Substance Dualism is supported by Descartes cogitos, along with the wax example. Descartes first cogito is I have convinced myself there is nothing in the world. If I can convince myself of something, then I exist. Therefore, I exist. Cogito two is suppose an all-powerful malicious deceiver is deliberately and constantly deceiving me. If I am being deceived, then I exist. Therefore, I exist. On the other hand, the wax example can be explained as wax can originally be identified by senses, but if it melts those properties change. This example shows that substances possess properties which are judged by the mind (Descartes, 317). Jackson uses Qualia, qualitative aspects of phenomenal experience or the what it is likeness of conscious experience, to back his theory (366). His view is supported by the knowledge argument. The knowledge argument is Mary, before her release knows all the physical facts concerning color vision, but Mary does not know all the facts concerning color vision, because she learns something new when she is released and sees color for the first time. Therefore, there are non-physical facts and physicalism is false (Jackson, 367).
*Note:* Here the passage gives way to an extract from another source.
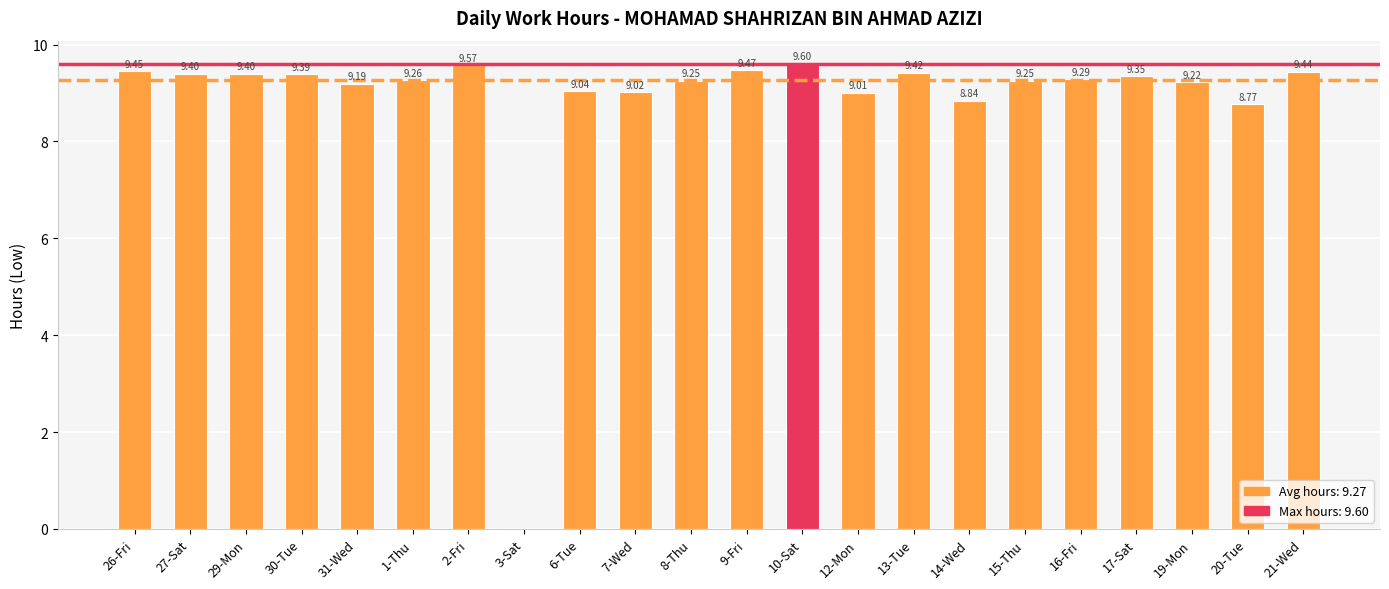

What is the change in value from 13-Tue to 17-Sat?

-0.1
The Identity Theory is the view that every type of mental state, event, or process is identical to some type of brain state, event, or process (Smart, 334). A few of the methods to support Identity Theory are reduction, Leibniz’s law, argument from introspection, and Occam’s razor. Reduction is the idea that x reduces to y if x is nothing over and above y. An example of this would be temperature is mean molecular kinetic energy (Churchland, 379). Similarly, Leibniz’s law is if x is identical to y, then x and y share all the same properties. If x and y do not share all the same properties, then they are not identical (Churchland, 378). The argument from introspection is the qualia of my sensations are knowable to me by introspection. The properties of my brain states are not knowable to me by introspection. Therefore, the qualia of my sensations are not identical to the properties of my brain states. Churchland disputes this claim because it begs the question. There is no proof that brain states are not knowable by introspection (Churchland, 377). Lastly, Identity Theory is supported by Occam’s razor, a methodological principle of parsimony (simplicity) in theorizing. Simply put it means don’t multiply entities beyond necessity. Occam’s razor supports Identity Theory over Dualism because Identity Theory is the similar theory (Smart, 334).
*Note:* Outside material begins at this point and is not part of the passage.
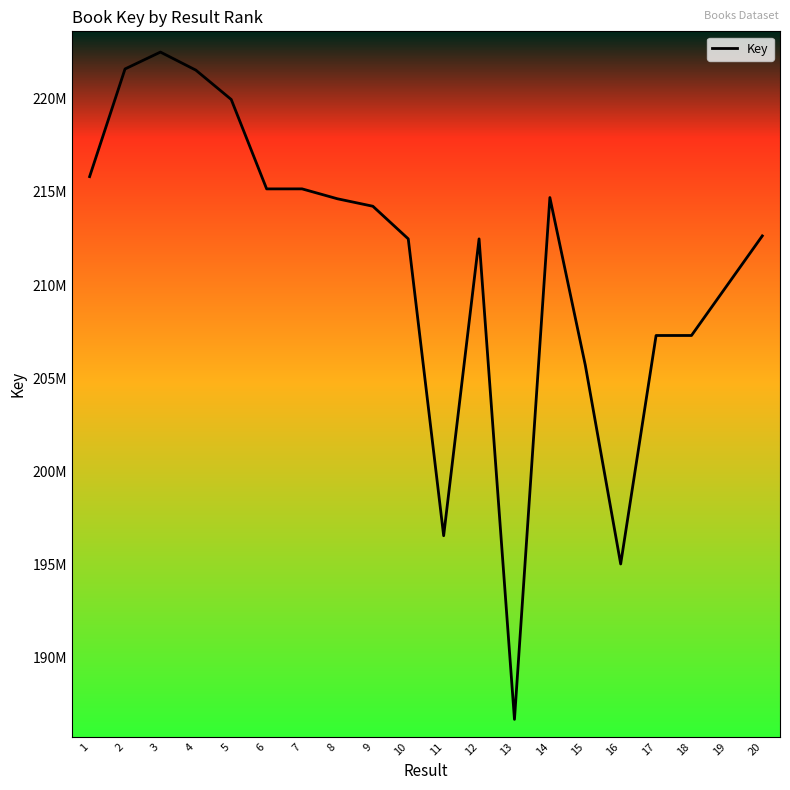

True or false: the data shows 222492869 at 3.

True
Functionalism is the view that mental states are identified by what they do rather than by what they are made. In his paper Putnam extensively goes over pains as brain states (51). There are four features claimed by functionalist theory. The first feature is realism. Reality is a necessary feature of psychological states if they are going to have specific explanations and effects. An example would be a truck tipping over because of a high center of gravity. The center of gravity is not the full explanation though and didn’t tip the truck over. Second, physicalism and functionalism are compatible. “Physicalism appears to be true because no empirical theories of physical, chemical, biological, and social phenomena introduce any entities that are neither strictly physical (roughly, part of physics) nor made out of physical parts” (Polger, 339). Therefore, functionalism denies the need for mental “stuff”. Third, psychological states can make a causal difference in the world. While, Dualist theories must either deny the causal power of the psychological or reject the causal power of the physical. Fourth,
Putnam believes functionalism to be better than identity theory because functionalism leaves room for the addition of organisms. With functionalism pain is pain no matter what creature feels it even though the brains are all made of different materials and function in their own ways.
Functionalism strays from identity theory off the bat when Putnam states that even though it may be true that pain and the brain state for pain are the same, the concepts are not, just as the concepts of temperature and molecular energy are the same thing, yet different concepts (52). Linking psychological states to brain states limits them to humans or beings with known neurological inputs and outputs (Polger, 337).